6. Carefully define what content can and cannot leave your organization.

To limit corporate liability, filters should be established to look for potentially profane, sexually explicit, racist or defamatory statements in both internal and external company e-mail. To ensure the safety of digital assets, all outbound mail should be scanned for project names and other keywords that might indicate that confidential content may be about to leave the organization. Messages that are flagged by the content filter should be blocked outright, stripped of their attachments or quarantined for review.

7. Employ "intelligent" policy enforcement.

A comprehensive secure-communications policy should define graduated levels of privilege for users within the organization and assign related sensitivity levels to groups of digital assets. When developing rules for the policy engine, IT administrators should leverage this categorization and apply contextual logic to groups of content.

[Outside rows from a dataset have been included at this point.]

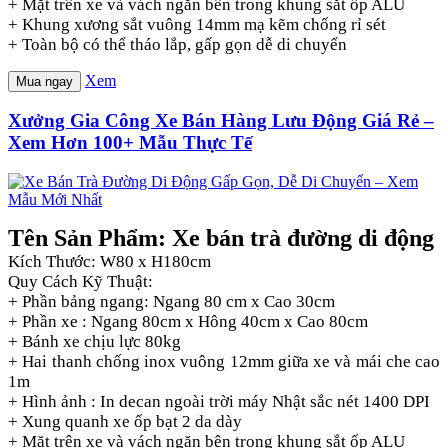
+ Mặt trên xe và vách ngăn bên trong khung sắt ốp ALU
+ Khung xương sắt vuông 14mm mạ kẽm chống rỉ sét
+ Toàn bộ có thể tháo lắp, gấp gọn dễ di chuyển
Xem
Mua ngay
Xưởng Gia Công Xe Bán Hàng Lưu Động Giá Rẻ –
Xem Hơn 100+ Mẫu Thực Tế
Tên Sản Phẩm: Xe bán trà đường di động
Kích Thước: W80 x H180cm
Quy Cách Kỹ Thuật:
+ Phần bảng ngang: Ngang 80 cm x Cao 30cm
+ Phần xe : Ngang 80cm x Hông 40cm x Cao 80cm
+ Bánh xe chịu lực 80kg
+ Hai thanh chống inox vuông 12mm giữa xe và mái che cao
1m
+ Hình ảnh : In decan ngoài trời máy Nhật sắc nét 1400 DPI
+ Xung quanh xe ốp bạt 2 da dày
+ Mặt trên xe và vách ngăn bên trong khung sắt ốp ALU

For example, different types of sensitive corporate content should demand different levels of clearance to be approved for e-mail distribution, and apply a greater or lesser degree of security to the message depending on the identity of the recipient.

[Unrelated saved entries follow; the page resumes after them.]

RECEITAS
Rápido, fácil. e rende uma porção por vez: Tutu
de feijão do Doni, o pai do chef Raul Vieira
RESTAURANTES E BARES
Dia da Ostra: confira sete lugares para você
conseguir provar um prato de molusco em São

8. Protect sensitive business data from the vulnerability of plain-text e-mail.

Decentralized organizations often demand that users in remote locations exchange sensitive documents via e-mail with one another or with outside business partners. To preserve the confidentiality of this content, hard and fast rules should be established to secure any digital asset that is cleared for transmission above a certain sensitivity threshold (e.g., HR-related personnel data, M&A materials, business plans, etc.).

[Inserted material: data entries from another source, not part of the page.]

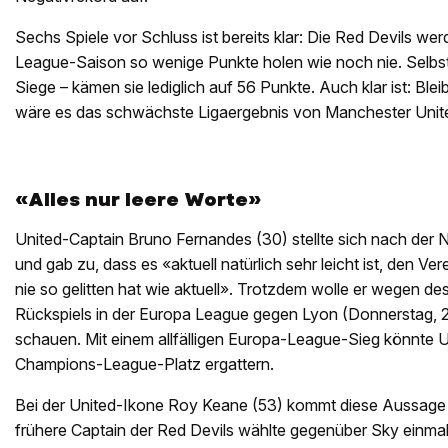
Sechs Spiele vor Schluss ist bereits klar: Die Red Devils wer
League-Saison so wenige Punkte holen wie noch nie. Selbst 
Siege – kämen sie lediglich auf 56 Punkte. Auch klar ist: Bleib
wäre es das schwächste Ligaergebnis von Manchester Unite
«Alles nur leere Worte»
United-Captain Bruno Fernandes (30) stellte sich nach der 
und gab zu, dass es «aktuell natürlich sehr leicht ist, den Vere
nie so gelitten hat wie aktuell». Trotzdem wolle er wegen de
Rückspiels in der Europa League gegen Lyon (Donnerstag, 2
schauen. Mit einem allfälligen Europa-League-Sieg könnte 
Champions-League-Platz ergattern.
Bei der United-Ikone Roy Keane (53) kommt diese Aussage s
frühere Captain der Red Devils wählte gegenüber Sky einma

9. Establish a secure public network.

Policy can also be used to leverage an existing messaging infrastructure and establish a trusted communications channel between distributed sets of users and eliminate the need for a costly VPN deployment. Based on the identity of the sender and the recipient, policy rules can be created to secure all communications between particular individuals (for example, CEO and chief financial officer) or specified groups of users (remote finance departments, legal division and outside law firm, executive management and R&D, etc.).

10. Ensure the privacy of your customers' data.

The only corporate asset that rivals the worth of an organization's intellectual property is the trust of its customers. Given that, corporate communications policies should dictate that any customer data that employees transmit when messaging with one another, business partners or customers themselves should be protected in transit. Failure to secure this data can result in loss of customer goodwill, government-imposed fines and legal repercussions.